For each practical exercise (TP), please work in groups of two or three. Then, create a **private GitHub repository** and add me (my GitHub is **arthur-75**) to your project. Finally, share the link to your project (or TP) under  [Practical Exercises](https://docs.google.com/spreadsheets/d/1V-YKgHn71FnwjoFltDhWsPJS7uIuAh9lj6SP2DSCvlY/edit?usp=sharing) and make sure to choose your **team name** :-)

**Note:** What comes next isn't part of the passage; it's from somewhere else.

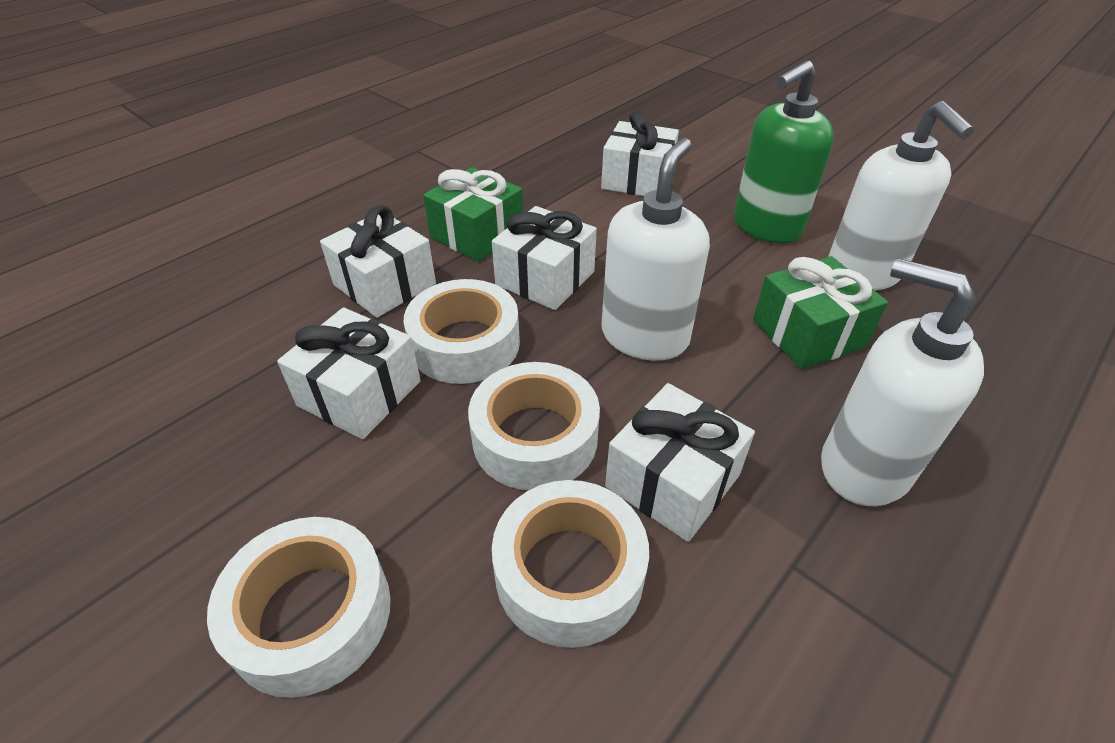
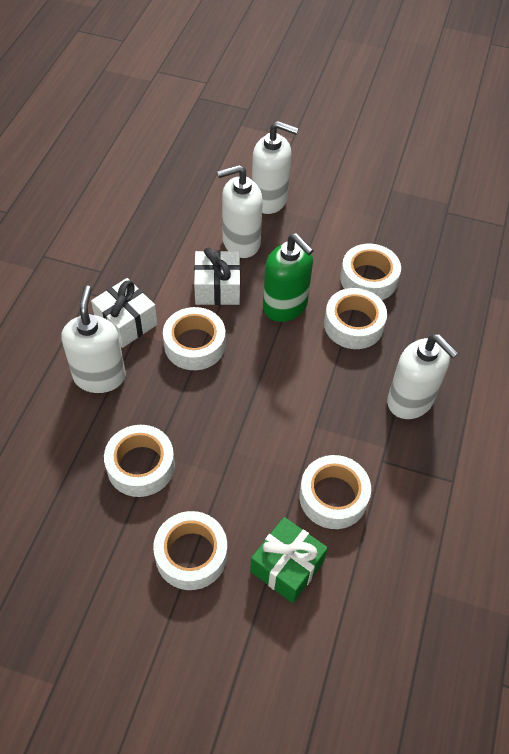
green gift: [423,167,523,262] [753,256,888,370] = 2 -> [250,517,328,603] = 1
white gift: [277,307,421,439] [320,205,436,318] [492,206,597,310] [601,111,679,196] [605,383,755,542] = 5 -> [91,278,158,348] [194,247,240,305] = 2
white soap dispenser: [602,138,710,361] [821,258,984,506] [828,101,974,290] = 3 -> [62,285,126,393] [217,165,263,258] [252,121,299,214] [387,334,458,419] = 4
white tape: [207,517,391,698] [404,279,520,384] [468,362,600,490] [492,480,649,648] = 4 -> [104,425,175,497] [153,511,227,590] [163,307,226,370] [299,455,371,529] [324,288,387,349] [340,244,401,300] = 6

# **Variational Autoencoders on CelebA Images**

In [None]:
import os
import numpy as np
import matplotlib.pyplot as plt
import pandas as pd
import torch
import torch.nn as nn
import torch.nn.functional as F
import torch.optim as optim
from torch.utils.data import DataLoader
from torchvision import datasets, transforms, utils

In [None]:
# --- Hyperparameters ---
IMAGE_SIZE = 32
CHANNELS = 3
BATCH_SIZE = 128
NUM_FEATURES = 128
Z_DIM = 200
LEARNING_RATE = 0.0005
EPOCHS = 30
BETA = 2000  # Weight on reconstruction loss
LOAD_MODEL = False
DEVICE = "cuda" "mps"

## **1: Dataset Preparation and Exploration**

1. **Obtain the CelebA dataset** from Kaggle and **unzip** it into a suitable directory (e.g., `img_align_celeba`).  
   * [CelebFaces Attributes (CelebA) Dataset](https://www.kaggle.com/datasets/jessicali9530/celeba-dataset)   
2. **Check the data structure**:  
   * Typically, **ImageFolder** expects subfolders for each class, but here you only have one folder with all images. Adapt your **folder path** accordingly.  
3. **Create a Transform** to:  
   * **Resize** images to 32×32 (smaller dimension for quicker training).  
   * **Convert** to tensors (and optionally normalize if you like).  
4. **Wrap the dataset** in a **DataLoader** with:  
   * `batch_size`, `shuffle=True`.  
   * `drop_last=True` to ensure each batch is exactly the specified size (especially for large images).  
5. **Visualize** a small batch to ensure everything is loading correctly (e.g., using a grid display).

In [None]:
# Path to CelebA images
DATA_PATH = xxx

# Transforms: resize to 32x32 and normalize to [0,1]
transform = transforms.Compose([
    xxx.xxx((xxx, xxx)),
    xxx.xxx()  # values in [0,1]
])

# Dataset & DataLoader
train_dataset = datasets.ImageFolder(
    root=os.path.dirname(DATA_PATH),  # Folder containing subfolder "img_align_celeba"
    transform=transform
)
# NB: If you have a specific folder structure, adjust accordingly

train_loader = DataLoader(
    xxx,
    xxx=xxx,
    shuffle=True,
    num_workers=2,
    drop_last=True
)

# Utility: show a batch of faces
def show_batch(images, title=""):
    grid_img = utils.make_grid(images, nrow=8)
    plt.figure(figsize=(12, 6))
    plt.imshow(grid_img.permute(1, 2, 0).cpu().numpy())
    plt.title(title)
    plt.axis("off")
    plt.show()

# Test: Show a sample batch
data_iter = iter(train_loader)
images, _ = next(data_iter)
show_batch(images, title="Training Samples")